I was not paying much attention to what was said on the radio. Suddenly, something jarred my ears. They pricked up. “Luxury” was pronounced as “lʌkʃəri”. Yes, I was not wrong; I heard the speaker pronouncing it again that way. And again. Yet again. She kept saying “lʌkʃəri”.
I am familiar only with “luhg-zhuh-ree” (the “luhg” like “lug”), so I put the speaker’s pronunciation down as “regionalism”; and the fact that I heard that on a “local radio” further reinforced my opinion: some newly-acquired London pronunciation, maybe.
Anyhow, succumbing to my proverbial search frenzy tendency, I scoured every resource at hand. I cringed when Oxford Advanced Learner’s Dictionary vindicated the BBC speaker: it allowed “lʌkʃəri”. Not convinced, I checked Cambridge Advanced Learner’s Dictionary. Then, Compact Oxford Dictionary. Then, Collins English Dictionary. Except for Compact Oxford Dictionary, which coyly inserted the schwa into the word [ˈlʌkʃ(ə)ri/], the others were in cahoots with the BBC speaker.

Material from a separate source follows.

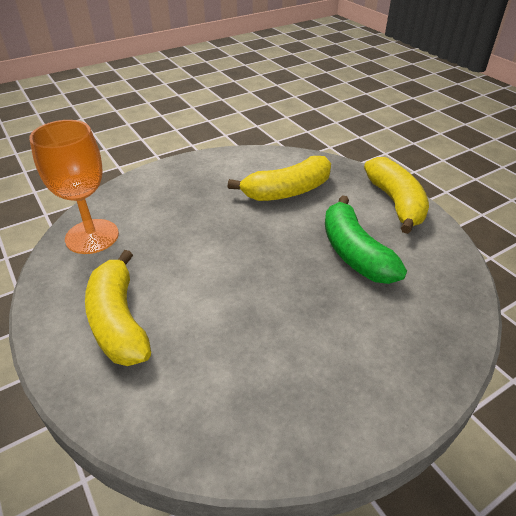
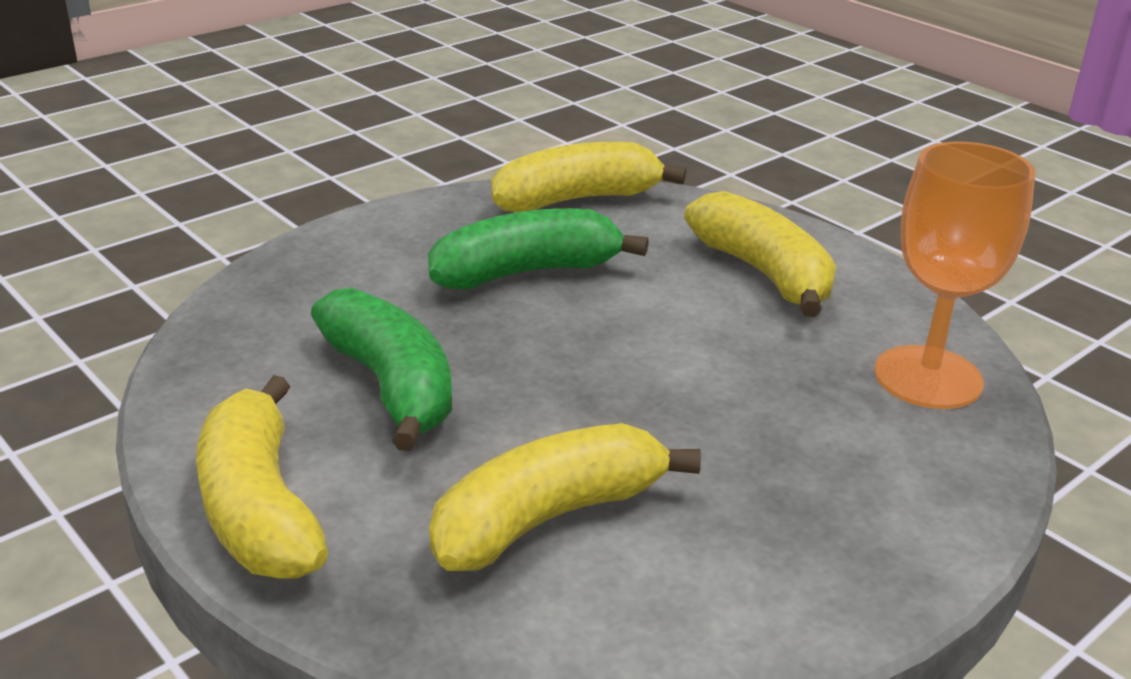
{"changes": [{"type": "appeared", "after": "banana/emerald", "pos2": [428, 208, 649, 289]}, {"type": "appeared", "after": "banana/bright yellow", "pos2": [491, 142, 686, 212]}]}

I was embarrassed. I have, indeed, been mispronouncing the word all my life. But the people around me too have been saying “luhg-zhuh-ree”. Maybe, they too have been wrong. They are not native speakers. But, no, wait; I have heard that pronunciation from people better known for their elocution.
That led to yet another round of search. Checked Charles Harrington Elster’s “The Big Book of Beastly Pronunciations” and “Dictionary of Pronunciation” by Abraham & Betty Lass. Besides these prize possessions of mine, most American dictionaries like Webster and American Heritage have recorded the pronunciation that I am familiar with.
So, I am not entirely wrong after all. Oh dear, do I hear a linguist’s voice? — “The English language changes over time, so do pronunciations.” Maybe, that was how much of what we now consider correct was at one time condemned as “provincial”.